→ Aufgaben
(1) Wie nannte sich Radio Brüssel laut dem Lesetext für den Abend des Spiels gegen Wales?
(2) Zähle alle Personen auf, die im Lesetext mit Namen genannt werden.

___ Lesetext ___

# taz.de -- Erfolgreiche WM-Qualifikation: Belgium ist auf Mission
       
       > Unter Trainer Wilmots kehrt Belgien auf die WM-Bühne zurück. Das
       > vielversprechend offensive Team ist eine einende Kraft im
       > Patchwork-Staat.
       
 (IMG) Bild: Sekt ist ihr Gemüse: Belgien feiert feucht
       
       BRÜSSEL taz | Der Freitag in Zagreb, das entscheidende 2:1 gegen Kroatien
       zur WM-Qualifikation, war der Showdown. Der Dienstagabend in Brüssel, das
       bedeutungslose 1:1 gegen Wales, war ein Schaulaufen. Radio Brüssel hatte
       sich für diesen Abend in Radio Brasil umgetauft.
       
       Brüssel feierte Karneval. Der belgische Sänger und Songwriter Steve Buscemi
       hatte Hits aller Art mit Sambarhythmen umarrangiert. In seinem WM-Rap
       reimte sich Belgiens Mittelfeldspieler Dembele auf Pelé. Im Stadion sang
       die Runde donnernd Sambahits, die Fans hatten ihre Gesichter brasilianisch
       blau-gelb-grün geschminkt. Nur König Philippe schritt steif Hände
       schüttelnd die Mannschaften ab, Ministerpräsident Elio di Rupo machte
       zumindest die La Ola mit.
       
       Belgiens Politiker wissen, welch einende Kraft der Fußball gerade in ihrem
       dreisprachigen Patchwork-Staat hat. Seit Jahrzehnten tragen die Fans
       „Belgium“-Hemden, um in der Fremdsprache Englisch alle drohenden
       Streitereien zu umschiffen. Auch auf dem roten Quali-Shirt, an alle
       Zuschauer verteilt, steht „Belgian Red Devils in Brazil“.

___ Angaben ___

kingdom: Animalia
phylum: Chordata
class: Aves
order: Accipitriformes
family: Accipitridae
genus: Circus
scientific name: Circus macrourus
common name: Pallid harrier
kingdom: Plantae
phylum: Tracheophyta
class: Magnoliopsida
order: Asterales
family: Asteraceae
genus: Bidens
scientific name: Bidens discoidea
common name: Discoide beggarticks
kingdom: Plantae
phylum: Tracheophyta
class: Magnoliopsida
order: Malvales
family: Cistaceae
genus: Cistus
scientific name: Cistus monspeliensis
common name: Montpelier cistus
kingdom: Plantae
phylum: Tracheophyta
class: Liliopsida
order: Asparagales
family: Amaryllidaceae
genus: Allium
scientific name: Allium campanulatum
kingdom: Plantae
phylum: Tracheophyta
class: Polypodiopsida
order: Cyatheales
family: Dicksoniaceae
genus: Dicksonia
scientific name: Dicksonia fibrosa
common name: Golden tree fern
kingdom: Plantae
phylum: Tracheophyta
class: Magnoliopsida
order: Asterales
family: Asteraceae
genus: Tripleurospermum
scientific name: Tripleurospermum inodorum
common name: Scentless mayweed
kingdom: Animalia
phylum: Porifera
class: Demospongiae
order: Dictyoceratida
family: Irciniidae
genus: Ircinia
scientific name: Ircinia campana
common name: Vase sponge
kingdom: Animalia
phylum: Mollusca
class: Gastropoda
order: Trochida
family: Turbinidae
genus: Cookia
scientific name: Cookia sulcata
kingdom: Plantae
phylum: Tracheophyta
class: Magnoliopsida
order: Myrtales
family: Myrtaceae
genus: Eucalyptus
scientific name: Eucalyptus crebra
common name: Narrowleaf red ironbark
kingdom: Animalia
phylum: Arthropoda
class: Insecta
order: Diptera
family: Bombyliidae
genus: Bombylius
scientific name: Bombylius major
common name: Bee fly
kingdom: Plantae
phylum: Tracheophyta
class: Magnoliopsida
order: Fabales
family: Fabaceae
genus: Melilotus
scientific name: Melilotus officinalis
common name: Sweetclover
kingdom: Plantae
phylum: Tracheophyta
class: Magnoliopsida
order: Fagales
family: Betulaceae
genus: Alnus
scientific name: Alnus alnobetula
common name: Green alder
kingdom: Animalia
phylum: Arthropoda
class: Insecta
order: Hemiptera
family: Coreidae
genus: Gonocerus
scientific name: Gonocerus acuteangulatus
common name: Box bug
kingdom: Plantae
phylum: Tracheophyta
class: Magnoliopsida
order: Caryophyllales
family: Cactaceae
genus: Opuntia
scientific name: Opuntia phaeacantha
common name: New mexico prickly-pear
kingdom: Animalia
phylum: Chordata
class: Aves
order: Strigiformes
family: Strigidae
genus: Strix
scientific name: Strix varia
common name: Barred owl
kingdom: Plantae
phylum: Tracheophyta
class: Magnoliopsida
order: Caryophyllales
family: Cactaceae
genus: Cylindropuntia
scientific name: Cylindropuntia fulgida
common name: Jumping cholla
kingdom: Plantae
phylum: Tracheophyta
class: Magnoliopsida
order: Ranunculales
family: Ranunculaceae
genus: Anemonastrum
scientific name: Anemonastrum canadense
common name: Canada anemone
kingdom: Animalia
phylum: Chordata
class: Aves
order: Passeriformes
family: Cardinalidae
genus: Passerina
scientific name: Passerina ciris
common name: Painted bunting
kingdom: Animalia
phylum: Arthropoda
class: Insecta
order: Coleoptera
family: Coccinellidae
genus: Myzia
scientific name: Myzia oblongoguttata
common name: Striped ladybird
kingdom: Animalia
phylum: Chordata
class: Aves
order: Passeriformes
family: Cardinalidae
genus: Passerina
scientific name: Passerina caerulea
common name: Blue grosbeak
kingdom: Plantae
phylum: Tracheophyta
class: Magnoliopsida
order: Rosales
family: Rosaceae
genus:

___

→ Lösungen
(1) Radio Brasil

(2) Wilmots, Steve Buscemi, Dembele, Pelé, König Philippe, Elio di Rupo